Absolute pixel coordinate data
┄┄┄┄┄┄┄┄┄┄

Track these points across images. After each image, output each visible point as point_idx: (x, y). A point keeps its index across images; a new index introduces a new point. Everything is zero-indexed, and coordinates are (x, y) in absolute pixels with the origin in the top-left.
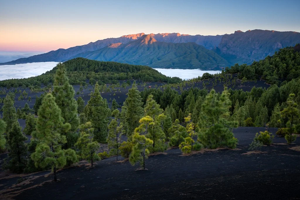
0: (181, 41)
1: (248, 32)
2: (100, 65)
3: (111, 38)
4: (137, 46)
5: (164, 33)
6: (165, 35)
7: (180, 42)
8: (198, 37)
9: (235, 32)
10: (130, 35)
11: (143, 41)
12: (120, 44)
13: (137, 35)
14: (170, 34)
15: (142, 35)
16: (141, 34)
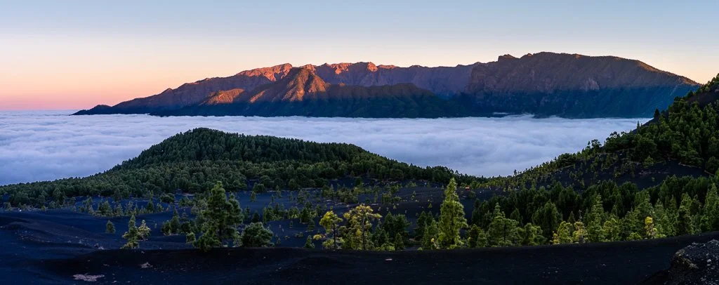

┄┄┄┄┄┄┄┄┄┄

#### [Task item]
Transcribe the material above line for line and leave out the pictures.

#### [Expected output]
Track these points across images. After each image, output each visible point as point_idx: (x, y). A point keeps its index across images; a new index introduces a new point. Everything is zero-indexed, and coordinates are (x, y) in absolute pixels with the origin in the top-left.
0: (181, 41)
1: (248, 32)
2: (100, 65)
3: (111, 38)
4: (137, 46)
5: (164, 33)
6: (165, 35)
7: (180, 42)
8: (198, 37)
9: (235, 32)
10: (130, 35)
11: (143, 41)
12: (120, 44)
13: (137, 35)
14: (170, 34)
15: (142, 35)
16: (141, 34)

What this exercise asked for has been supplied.